Microsoft is meeting robust demand for these solutions with best-in-breed services, like Azure (revenues up 47% year-over-year in Q1), Office 365 (revenues +20%) and Dynamics 365 (revenues +37%).

So long as this cloud computing shift persists (it will for the next few years) and Microsoft continues to deliver some of the market’s best solutions (they will for the next few years), this company will sustain healthy growth trends regardless of the macroeconomic backdrop.

With that in mind, the post-earnings sell-off in MSFT stock looks like an opportunity.

Overshadowed by Macro Factors

Microsoft stock dropped despite strong quarterly numbers simply because the market is freaking out about the U.S. Election and spiking Covid-19 cases.

These are legitimate concerns. But they are also transient concerns.

The scary thing about the U.S. Election is the uncertainty. The market doesn’t particularly care who wins. Trump will mean lower taxes and higher earnings, but less stimulus and more geopolitical noise. Biden will mean higher taxes and lower earnings, but more stimulus and less geopolitical noise. It’s six of one, half a dozen of the other.

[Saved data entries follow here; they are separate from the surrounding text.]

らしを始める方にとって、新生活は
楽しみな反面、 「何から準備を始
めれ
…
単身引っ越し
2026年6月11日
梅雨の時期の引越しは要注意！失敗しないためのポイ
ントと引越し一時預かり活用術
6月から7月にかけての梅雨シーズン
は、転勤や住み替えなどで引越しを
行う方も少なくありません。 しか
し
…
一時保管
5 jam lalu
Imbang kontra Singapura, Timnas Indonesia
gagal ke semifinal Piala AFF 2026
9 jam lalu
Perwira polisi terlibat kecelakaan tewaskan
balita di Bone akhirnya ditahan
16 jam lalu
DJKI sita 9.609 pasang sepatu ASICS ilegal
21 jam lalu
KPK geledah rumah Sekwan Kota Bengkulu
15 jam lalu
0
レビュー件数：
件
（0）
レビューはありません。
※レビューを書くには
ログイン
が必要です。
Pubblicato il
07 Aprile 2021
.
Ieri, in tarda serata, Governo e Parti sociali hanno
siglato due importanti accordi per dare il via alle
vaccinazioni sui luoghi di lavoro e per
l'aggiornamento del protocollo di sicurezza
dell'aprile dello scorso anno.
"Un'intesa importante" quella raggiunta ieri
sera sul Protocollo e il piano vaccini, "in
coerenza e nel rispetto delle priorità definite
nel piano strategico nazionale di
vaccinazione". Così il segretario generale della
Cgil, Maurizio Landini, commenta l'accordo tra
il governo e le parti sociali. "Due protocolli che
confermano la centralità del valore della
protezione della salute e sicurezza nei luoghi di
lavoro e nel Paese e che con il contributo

Instead, what the market is freaked out about is not knowing who will win. Markets hate uncertainty. Elections are the quintessence of uncertainty. But the good news is that, come early November, all that uncertainty will disappear. Once it does, U.S. Election jitters in the market will also disappear.

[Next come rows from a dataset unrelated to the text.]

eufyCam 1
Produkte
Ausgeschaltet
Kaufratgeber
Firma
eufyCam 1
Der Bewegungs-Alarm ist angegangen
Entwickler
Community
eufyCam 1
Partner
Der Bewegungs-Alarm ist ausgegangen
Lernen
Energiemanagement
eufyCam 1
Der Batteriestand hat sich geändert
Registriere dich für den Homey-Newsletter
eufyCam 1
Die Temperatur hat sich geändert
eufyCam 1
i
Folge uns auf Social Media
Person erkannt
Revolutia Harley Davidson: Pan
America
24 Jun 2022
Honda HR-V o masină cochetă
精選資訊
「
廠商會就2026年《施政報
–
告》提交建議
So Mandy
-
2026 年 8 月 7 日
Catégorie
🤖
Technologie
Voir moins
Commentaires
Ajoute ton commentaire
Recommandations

Meanwhile, spiking Covid-19 cases are a concern, especially since they are causing a new round of lockdowns across Europe. But, these lockdowns won’t kill the economic recovery, because as a global society, we’ve learned how to sustain economic and social normalcy even when we are all quarantining, and that’s by leaning more heavily into virtualized and digital services.

All in all, the market’s freaking out about a few macroeconomic headwinds, but in the big picture, those headwinds are ephemeral and are not deal-breakers.

So, with MSFT stock down on strong earnings because of these ephemeral macro headwinds, I say buy the dip.

Buy the Dip in Microsoft Stock

Relative to the company’s promising growth prospects, Microsoft stock is reasonably valued.

Here’s the math.

Enterprise cloud spending trends will be the primary fuel for Microsoft’s revenue growth over the next several years. But, also factoring in there will be increased video game engagement boosting the Xbox business, and a recovery in digital ad spending sparking reinvigorated growth at LinkedIn and in the Bing search business.

Connecting all the dots, it seems quite likely that Microsoft sustains 10%+ revenue growth for the next five years. Gross margins should improve as the company’s cloud businesses scale. Concurrently, Microsoft’s operating expenses have grown at a 6% compounded annual growth rate over the past five years, so 10%+ revenue growth should drive positive operating leverage.

Steady 10%+ revenue growth on top of margin expansion drivers should power somewhere around 15% profit growth over the next five years.

Assuming so, my modeling pegs fiscal 2026 earnings per share at $13. Based on a systems software sector-average 25x forward earnings multiple and an 8.5% annual discount rate, that implies a fiscal 2021 price target of $235.

Thus, I think MSFT stock has fundamentally supported upside potential of 15% over the next 12 months, which is pretty good in an environment with a sub-1% 10-year Treasury yield.

Bottom Line on MSFT Stock

Microsoft’s earnings confirm that MSFT stock is a long-term winner. Near-term weakness is just a function of ephemeral headwinds that will pass in the coming weeks. So buy the dip. Weather the storm. And let the fundamentals continue to drive this stock higher in a multi-month and multi-year window.

On the date of publication, Luke Lango did not have (either directly or indirectly) any positions in the securities mentioned in this article.